With no spares to replace the sub-router, he had to use the only other tube with the same amperage rating: the sub-router to the AMDS/laser-radar sensor. Darren had no choice but to unplug his Dragonstar’s eyes. He disconnected both ends of the electrical tube, plugged one end into the socket on the third power relay and the other into the vacant spot on the power plant socket board. He now had active-stealth, invisibility and warp generation back online.

‘Well, there it is. I have a blind dragon, but it can still fly and fight.’ Feelings of indestructibility and god-like swagger before the moonship battle had died away. Their Dragonstars were not invincible. And neither were they.

‘Are you done, Seymour?’

‘Affirmative. Running pre-flight now.’

‘How did the Vorvons get a Dragonstar?’ Jorge wondered. ‘What’s going on anyway?’

‘The only thing I can think of,’ Darren said, ‘is that they captured one when they invaded Xrelmara. War booty.’

‘Yeah, but how many?’ Tony asked. ‘Hopefully just the one. He’s enough to handle.’

‘Scorch is quite the bad ass. He’s accurate as hell.’

‘Scorch?’

Darren grinned. ‘Just a nickname I gave him. He knows a lot more tricks than us, that’s for sure. He’s been flying and fighting a hell of a lot longer than us, too.’

‘How is he so accurate?’ Jorge asked.

‘Accurate?’ Nate interjected. ‘How come he just doesn’t plain kill you?
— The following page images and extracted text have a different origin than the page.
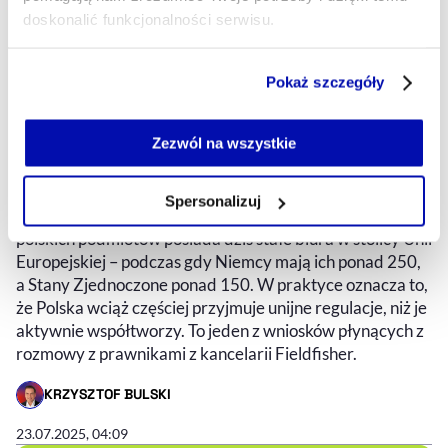
doskonalić funkcjonalności serwisu.
Prawo europejskie to nasz wspólny
Część z plików jest niezbędna do prawidłowego działania
Pokaż szczegóły
serwisu i jego funkcjonalności.
język. Polska musi nauczyć się go
Jeżeli nie wyrażasz zgody na zapisywanie plików cookie,
używać [WYWIAD]
możesz łatwo zarządzać swoimi uprawnieniami, np. we
Zezwól na wszystkie
własnej przeglądarce internetowej lub po wybraniu opcji
Choć coraz więcej kluczowych decyzji dla prowadzenia
Zarządzaj cookie.
biznesu w Polsce zapada w Brukseli, polskie firmy wciąż
Spersonalizuj
zbyt rzadko zasiadają przy europejskim stole. Tylko 13
Szczegółowe informacje na ten temat znajdziesz w
polskich podmiotów posiada dziś stałe biura w stolicy Unii
naszej
Polityce Prywatności
.
Europejskiej – podczas gdy Niemcy mają ich ponad 250,
a Stany Zjednoczone ponad 150. W praktyce oznacza to,
że Polska wciąż częściej przyjmuje unijne regulacje, niż je
aktywnie współtworzy. To jeden z wniosków płynących z
rozmowy z prawnikami z kancelarii Fieldfisher.
KRZYSZTOF BULSKI
- AUTOR ARTYKUŁU - PROFIL
23.07.2025, 04:09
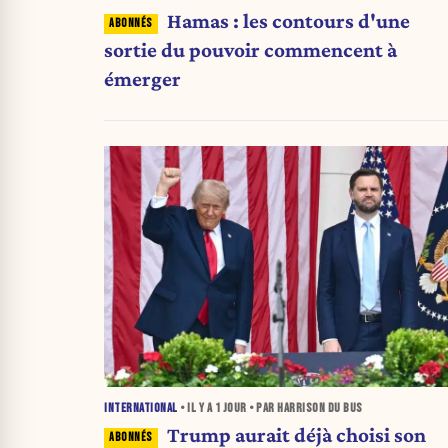
Hamas : les contours d'une
sortie du pouvoir commencent à
émerger
INTERNATIONAL
• IL Y A
1 JOUR
• PAR HARRISON DU BUS
Trump aurait déjà choisi son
He’s gotta toy with you like a cat does a mouse.’

‘Ego,’ Darren replied.

‘You think the Vorvons modified that Dragonstar somehow? You know, upgraded the performance. It just seems he can do shit we can’t.’

‘That’s a possibility, too,’ Darren said. ‘But I’ve come to the conclusion that he’s not as good as he thinks he is. He lets his emotions cloud his judgment. We can use that to our advantage if and when he comes at us stupid again.’
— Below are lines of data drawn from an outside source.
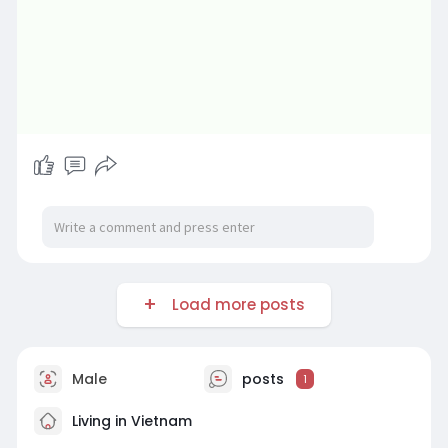
Load more posts
Male
posts
1
Living in Vietnam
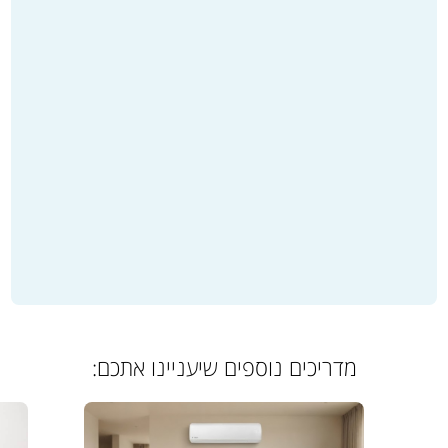
מדריכים נוספים שיעניינו אתכם:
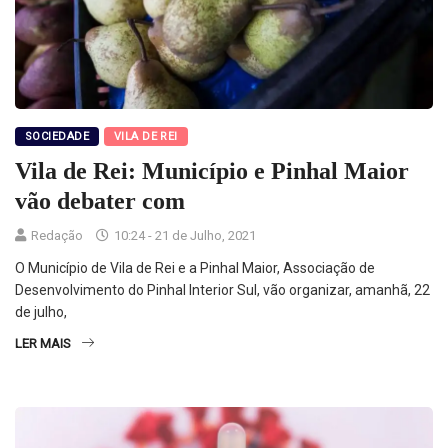
SOCIEDADE
VILA DE REI
Vila de Rei: Município e Pinhal Maior
vão debater com
Redação
10:24 - 21 de Julho, 2021
O Município de Vila de Rei e a Pinhal Maior, Associação de
Desenvolvimento do Pinhal Interior Sul, vão organizar, amanhã, 22
de julho,
LER MAIS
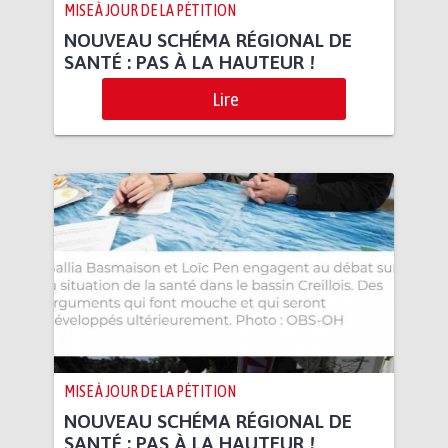
MISE À JOUR DE LA PÉTITION
NOUVEAU SCHÉMA RÉGIONAL DE
SANTÉ : PAS À LA HAUTEUR !
Lire
MISE À JOUR DE LA PÉTITION
NOUVEAU SCHÉMA RÉGIONAL DE
SANTÉ : PAS À LA HAUTEUR !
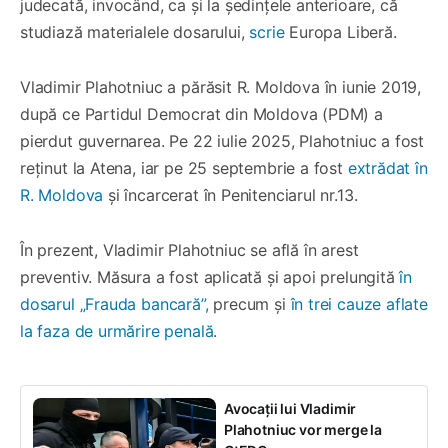
judecată, invocând, ca și la ședințele anterioare, că
studiază materialele dosarului,
scrie
Europa Liberă.
Vladimir Plahotniuc a părăsit R. Moldova în iunie 2019,
după ce Partidul Democrat din Moldova (PDM) a
pierdut guvernarea. Pe 22 iulie 2025, Plahotniuc a fost
reținut la Atena, iar pe 25 septembrie a fost
extrădat în
R. Moldova
și încarcerat în Penitenciarul nr.13.
În prezent, Vladimir Plahotniuc se află în arest
preventiv. Măsura a fost aplicată și apoi prelungită
în
dosarul „Frauda bancară”,
precum și
în trei cauze aflate
la faza de urmărire penală
.
Avocații lui Vladimir
Plahotniuc vor merge la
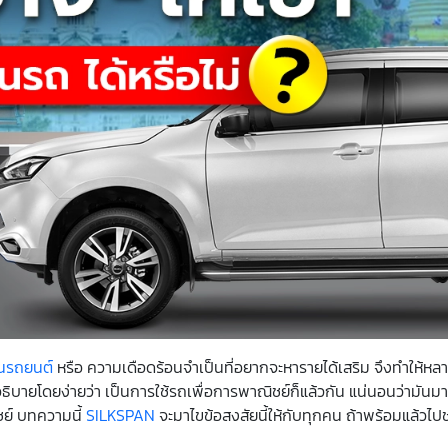
ันรถยนต์
หรือ ความเดือดร้อนจำเป็นที่อยากจะหารายได้เสริม จึงทำให้หล
อธิบายโดยง่ายว่า เป็นการใช้รถเพื่อการพาณิชย์ก็แล้วกัน แน่นอนว่ามันม
ชย์ บทความนี้
SILKSPAN
จะมาไขข้อสงสัยนี้ให้กับทุกคน ถ้าพร้อมแล้วไ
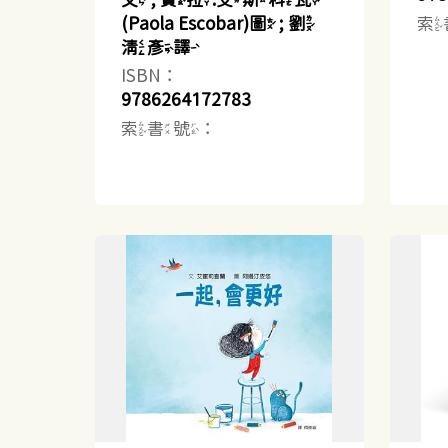
索
(Paola Escobar)圖 ; 劉
清彥譯
ISBN：
9786264172783
索書號：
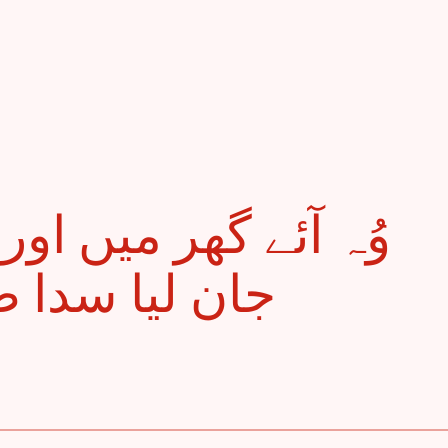
جان لیا سدا ،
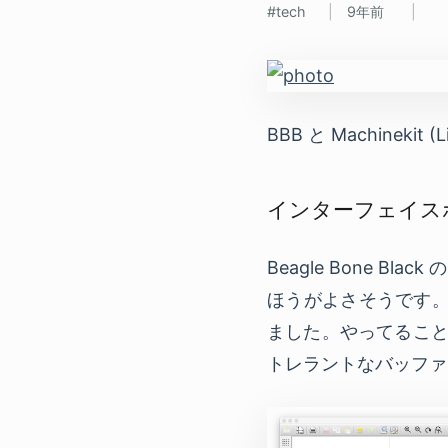
tech
9年前
BBB と Machinek
インターフェイス
Beagle Bone B
ほうがよさそうです。
ました。やってるこ
トレラントなバッファ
Darren’s Dragonstar finished the pre-flight and was ready for operations. Enough hair-raising adventures and death-defiance for one day. Time to go home.

As his Dragonstar lifted off Ganymede’s powdery surface, he caught movement on the corner of his eye. He turned but saw only Orion and bright Sirius to starboard and Jupiter to port. He looked behind him, to the right and left, but still nothing. A meteor, he figured.

A metal sphere cloaked within a blanket of active stealth slid beneath Darren’s Dragonstar and silently attached itself to the fuselage.